Jones spoke and reminded his colleagues that Kroenke has been a good partner, engineering the league’s return to Los Angeles after 22 years away and building a stadium that some involved in its construction refer to as “our $6 billion stadium.”

Next came Kraft, who sources said seemed to speak for many in the room that Kroenke’s position was unfair. He mentioned all the legal hassle he had gone through. In 2016, he had served on a six-person L.A. committee. He argued that if providing financial records as a result of lawsuits would be a consequence of serving on league committees, it would dissuade other owners from wanting to be on committees and making consequential decisions for the league.

Raiders owner Mark Davis reminded the room that, in 2016, the L.A. committee recommended a rival Raiders-Chargers stadium project in Carson, California, by a 5-1 vote over Kroenke’s project in Inglewood.

Mara spoke next and said that Kroenke’s change in position was ridiculous and that if Kroenke had not agreed to indemnify the league, the owners wouldn’t have voted for him to move. He said anyone who was in the room in Houston when the vote was taken would know that.

The sources said Jones argued that he has been dealing with the legal issues, too, and indicated that the problems were not the fault of Kroenke or the league but were because one owner’s deposition was shaky. That owner’s name was not mentioned.

But in 2019, an ESPN report on the Rams-Chargers marriage detailed that discovery in the lawsuit had turned up an email from an official affiliated with the competing Carson proposal that outlined to St. Louis authorities all the ways the Rams seemed to be in violation of the league’s relocation policy, providing a blueprint for the city of St. Louis’ lawsuit.

A source close to Kroenke says now that the Rams owner believes that some of the legal issues arise from that email and that after building the stadium and agreeing to house the Chargers as a tenant for $1 a year, he shouldn’t be responsible for all legal fees.

Jones and Pash had a brief back-and-forth, then Jones asked Pash whether Kroenke had tried to settle the lawsuit.

Pash replied that he had, sources told ESPN. Jones indicated that Kroenke’s settlement figure was billions of dollars. Pash refused to confirm the figure — a source with direct knowledge of the situation told ESPN it was less than a billion — but told those in the meeting that it was more than the net worth of some in the room.

Sources then described several owners speaking up.

Jim Irsay of the Indianapolis Colts said the owners should call Kroenke back into the room to answer questions from the membership.
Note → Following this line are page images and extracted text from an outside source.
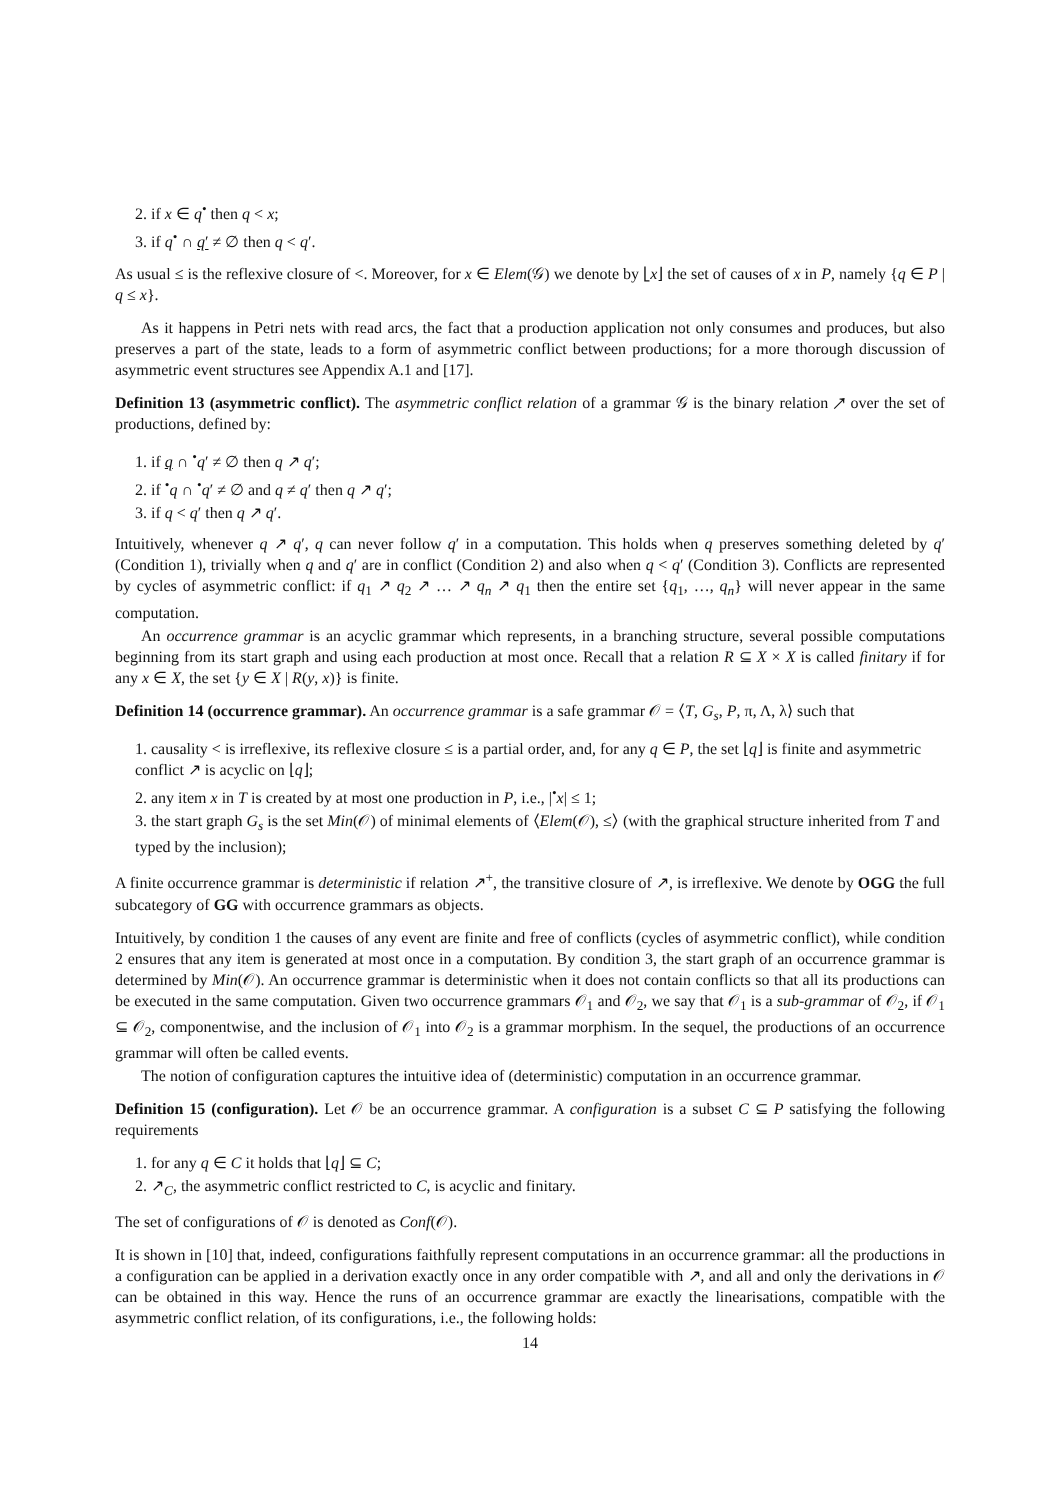2. if x ∈ q<sup>•</sup> then q < x;
3. if q<sup>•</sup> ∩ q′ ≠ ∅ then q < q′.
As usual ≤ is the reflexive closure of <. Moreover, for x ∈ Elem(𝒢) we denote by ⌊x⌋ the set of causes of x in P, namely {q ∈ P | q ≤ x}.
As it happens in Petri nets with read arcs, the fact that a production application not only consumes and produces, but also preserves a part of the state, leads to a form of asymmetric conflict between productions; for a more thorough discussion of asymmetric event structures see Appendix A.1 and [17].
Definition 13 (asymmetric conflict). The asymmetric conflict relation of a grammar 𝒢 is the binary relation ↗ over the set of productions, defined by:
1. if q ∩ <sup>•</sup>q′ ≠ ∅ then q ↗ q′;
2. if <sup>•</sup>q ∩ <sup>•</sup>q′ ≠ ∅ and q ≠ q′ then q ↗ q′;
3. if q < q′ then q ↗ q′.
Intuitively, whenever q ↗ q′, q can never follow q′ in a computation. This holds when q preserves something deleted by q′ (Condition 1), trivially when q and q′ are in conflict (Condition 2) and also when q < q′ (Condition 3). Conflicts are represented by cycles of asymmetric conflict: if q<sub>1</sub> ↗ q<sub>2</sub> ↗ … ↗ q<sub>n</sub> ↗ q<sub>1</sub> then the entire set {q<sub>1</sub>, …, q<sub>n</sub>} will never appear in the same computation.
An occurrence grammar is an acyclic grammar which represents, in a branching structure, several possible computations beginning from its start graph and using each production at most once. Recall that a relation R ⊆ X × X is called finitary if for any x ∈ X, the set {y ∈ X | R(y, x)} is finite.
Definition 14 (occurrence grammar). An occurrence grammar is a safe grammar 𝒪 = ⟨T, G<sub>s</sub>, P, π, Λ, λ⟩ such that
1. causality < is irreflexive, its reflexive closure ≤ is a partial order, and, for any q ∈ P, the set ⌊q⌋ is finite and asymmetric conflict ↗ is acyclic on ⌊q⌋;
2. any item x in T is created by at most one production in P, i.e., |<sup>•</sup>x| ≤ 1;
3. the start graph G<sub>s</sub> is the set Min(𝒪) of minimal elements of ⟨Elem(𝒪), ≤⟩ (with the graphical structure inherited from T and typed by the inclusion);
A finite occurrence grammar is deterministic if relation ↗<sup>+</sup>, the transitive closure of ↗, is irreflexive. We denote by OGG the full subcategory of GG with occurrence grammars as objects.
Intuitively, by condition 1 the causes of any event are finite and free of conflicts (cycles of asymmetric conflict), while condition 2 ensures that any item is generated at most once in a computation. By condition 3, the start graph of an occurrence grammar is determined by Min(𝒪). An occurrence grammar is deterministic when it does not contain conflicts so that all its productions can be executed in the same computation. Given two occurrence grammars 𝒪<sub>1</sub> and 𝒪<sub>2</sub>, we say that 𝒪<sub>1</sub> is a sub-grammar of 𝒪<sub>2</sub>, if 𝒪<sub>1</sub> ⊆ 𝒪<sub>2</sub>, componentwise, and the inclusion of 𝒪<sub>1</sub> into 𝒪<sub>2</sub> is a grammar morphism. In the sequel, the productions of an occurrence grammar will often be called events.
The notion of configuration captures the intuitive idea of (deterministic) computation in an occurrence grammar.
Definition 15 (configuration). Let 𝒪 be an occurrence grammar. A configuration is a subset C ⊆ P satisfying the following requirements
1. for any q ∈ C it holds that ⌊q⌋ ⊆ C;
2. ↗<sub>C</sub>, the asymmetric conflict restricted to C, is acyclic and finitary.
The set of configurations of 𝒪 is denoted as Conf(𝒪).
It is shown in [10] that, indeed, configurations faithfully represent computations in an occurrence grammar: all the productions in a configuration can be applied in a derivation exactly once in any order compatible with ↗, and all and only the derivations in 𝒪 can be obtained in this way. Hence the runs of an occurrence grammar are exactly the linearisations, compatible with the asymmetric conflict relation, of its configurations, i.e., the following holds:
14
Jones argued that Kroenke shouldn’t do so without an attorney.

Art Rooney II of the Pittsburgh Steelers said lawyers should handle all these issues. Mara then reiterated that nobody in the room would have voted for Kroenke to move if not for the full indemnification.

At one point, sources told ESPN, Jones seemed to indicate that Kroenke might sue the league over the indemnification agreement. Jones mentioned that, in 1995, the league sued him over sponsorship deals and he countersued.

The St. Louis lawsuit, currently in discovery phase, is due for trial on Jan. 10 — weeks before Kroenke’s SoFi Stadium hosts the Super Bowl.

Other topics during the owners-only session included a discussion about the emails that have been released recently concerning the Washington Football Team workplace misconduct investigation.

Davis, who accepted Jon Gruden’s resignation after emails from 2011 showed that the coach had used racist, anti-gay and misogynistic language, asked Goodell why he had learned of the emails only right before they were made public.

Although Davis didn’t accuse Goodell of leaking the emails, Goodell told the room that the league wasn’t behind the leak. And Tanya Snyder, wife of WFT owner Dan Snyder, apologized to the room that the league has suffered as a result of the investigation.